Tentu berbagai kasus yang terjadi tersebut harus ditangani oleh aparat negara secara serius, seksama dan transparan. Tuntutan dari masyarakat bermunculan.  Di antaranya dari 300 ulama perwakilan Pondok Pesantren se-Priangan Timur yang mengatasnamakan Forum Masyarakat Peduli Situasi (FMPS) yang menghadiri rapat di Ponpes An-Nur Jarnauziyyah, Rabu (14/2). Forum tersebut mencurigai adanya rekayasa kasus serangan orang berstatus gila pada ulama (Republika, 14/2/2018).

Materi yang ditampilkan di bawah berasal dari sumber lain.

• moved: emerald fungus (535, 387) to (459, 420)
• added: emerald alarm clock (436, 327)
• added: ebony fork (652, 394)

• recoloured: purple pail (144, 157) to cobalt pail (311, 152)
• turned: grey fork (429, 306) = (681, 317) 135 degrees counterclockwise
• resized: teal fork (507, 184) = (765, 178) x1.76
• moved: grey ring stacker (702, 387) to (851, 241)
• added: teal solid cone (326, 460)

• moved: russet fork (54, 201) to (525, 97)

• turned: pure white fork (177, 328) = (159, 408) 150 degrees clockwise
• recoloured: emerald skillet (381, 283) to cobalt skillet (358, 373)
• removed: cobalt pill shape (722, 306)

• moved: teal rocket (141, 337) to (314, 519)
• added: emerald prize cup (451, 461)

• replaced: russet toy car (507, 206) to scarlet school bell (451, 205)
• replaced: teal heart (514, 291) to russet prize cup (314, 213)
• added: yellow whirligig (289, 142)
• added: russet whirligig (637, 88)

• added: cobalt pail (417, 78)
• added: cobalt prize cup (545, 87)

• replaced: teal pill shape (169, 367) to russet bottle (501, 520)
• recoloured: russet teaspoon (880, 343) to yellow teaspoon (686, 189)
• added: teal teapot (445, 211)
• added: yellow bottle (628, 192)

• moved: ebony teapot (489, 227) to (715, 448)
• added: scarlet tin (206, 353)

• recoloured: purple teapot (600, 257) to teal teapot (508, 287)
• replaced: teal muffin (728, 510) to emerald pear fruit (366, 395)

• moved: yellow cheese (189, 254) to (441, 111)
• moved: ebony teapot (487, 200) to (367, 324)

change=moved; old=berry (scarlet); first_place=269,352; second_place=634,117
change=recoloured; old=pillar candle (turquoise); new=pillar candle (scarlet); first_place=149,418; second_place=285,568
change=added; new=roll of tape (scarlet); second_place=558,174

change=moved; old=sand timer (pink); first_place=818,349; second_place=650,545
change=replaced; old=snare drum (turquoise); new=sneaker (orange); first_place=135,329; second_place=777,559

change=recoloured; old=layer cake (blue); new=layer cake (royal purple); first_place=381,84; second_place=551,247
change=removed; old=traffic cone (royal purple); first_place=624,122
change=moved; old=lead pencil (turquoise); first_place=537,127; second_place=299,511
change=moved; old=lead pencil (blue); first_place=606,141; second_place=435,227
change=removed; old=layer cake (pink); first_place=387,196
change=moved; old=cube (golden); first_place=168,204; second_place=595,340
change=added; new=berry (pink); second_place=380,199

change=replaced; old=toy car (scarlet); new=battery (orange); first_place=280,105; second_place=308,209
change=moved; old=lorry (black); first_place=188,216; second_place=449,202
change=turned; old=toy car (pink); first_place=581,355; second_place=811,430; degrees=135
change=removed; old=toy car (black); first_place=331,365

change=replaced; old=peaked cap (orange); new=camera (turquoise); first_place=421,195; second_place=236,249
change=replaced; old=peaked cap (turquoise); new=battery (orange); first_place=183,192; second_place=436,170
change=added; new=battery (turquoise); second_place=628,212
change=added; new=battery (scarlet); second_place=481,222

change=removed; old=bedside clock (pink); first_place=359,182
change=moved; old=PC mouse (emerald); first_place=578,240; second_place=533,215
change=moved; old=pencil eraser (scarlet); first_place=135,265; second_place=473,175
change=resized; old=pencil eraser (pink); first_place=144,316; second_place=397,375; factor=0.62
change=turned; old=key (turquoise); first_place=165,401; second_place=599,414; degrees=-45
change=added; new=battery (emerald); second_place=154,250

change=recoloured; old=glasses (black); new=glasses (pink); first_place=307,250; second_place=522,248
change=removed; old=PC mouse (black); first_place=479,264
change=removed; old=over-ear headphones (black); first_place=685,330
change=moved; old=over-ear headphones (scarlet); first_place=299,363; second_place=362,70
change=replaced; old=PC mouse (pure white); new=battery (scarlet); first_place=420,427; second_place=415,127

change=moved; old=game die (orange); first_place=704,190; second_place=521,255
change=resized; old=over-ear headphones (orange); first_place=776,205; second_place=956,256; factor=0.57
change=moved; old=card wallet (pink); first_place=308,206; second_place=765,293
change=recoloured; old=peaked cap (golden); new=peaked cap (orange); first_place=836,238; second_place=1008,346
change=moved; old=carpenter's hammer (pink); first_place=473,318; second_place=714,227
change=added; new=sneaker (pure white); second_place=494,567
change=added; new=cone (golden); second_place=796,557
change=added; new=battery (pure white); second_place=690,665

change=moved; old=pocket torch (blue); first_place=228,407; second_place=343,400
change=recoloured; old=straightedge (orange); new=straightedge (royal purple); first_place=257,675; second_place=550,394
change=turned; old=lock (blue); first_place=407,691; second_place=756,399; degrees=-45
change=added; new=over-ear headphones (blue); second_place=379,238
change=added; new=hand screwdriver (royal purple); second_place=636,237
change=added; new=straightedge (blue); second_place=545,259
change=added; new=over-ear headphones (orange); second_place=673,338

Pengurus Wilayah Nahdlatul Ulama Jawa Timur pun mendesak Kepolisian mengusut tuntas siapa dan apa di balik insiden penyerangan berantai terhadap tokoh agama dan tempat ibadah yang belakangan ini terjadi di tiga wilayah di Jawa Timur. “Apakah ini kriminal murni atau ada gerakan by design atas semua peristiwa yang terjadi belakangan ini?” kata Ketua PWNU Jawa Timur, KH. M Hasan Mutawakkil Alallah (Tempo, 19/2/2018).

Bahkan Pengasuh Pesantren Al-Amien Kediri, yang juga kiai sepuh Nahdlatul Ulama, KH Anwar Iskandar, memperingatkan agar kasus penyerangan terhadap ulama tidak dibiarkan berlarut-larut. Jika dibiarkan, kepercayaan masyarakat kepada negara lambat-laun akan turun. KH Anwar mempertanyakan kinerja aparat Kepolisian yang cenderung lamban. Seharusnya aksi ini sudah bisa dicegah dan dilacak siapa dalangnya. “Menemukan teroris sampai orang hilang saja bisa, masak ini sulit sekali?” ucapnya (Tempo, 19/2/2018).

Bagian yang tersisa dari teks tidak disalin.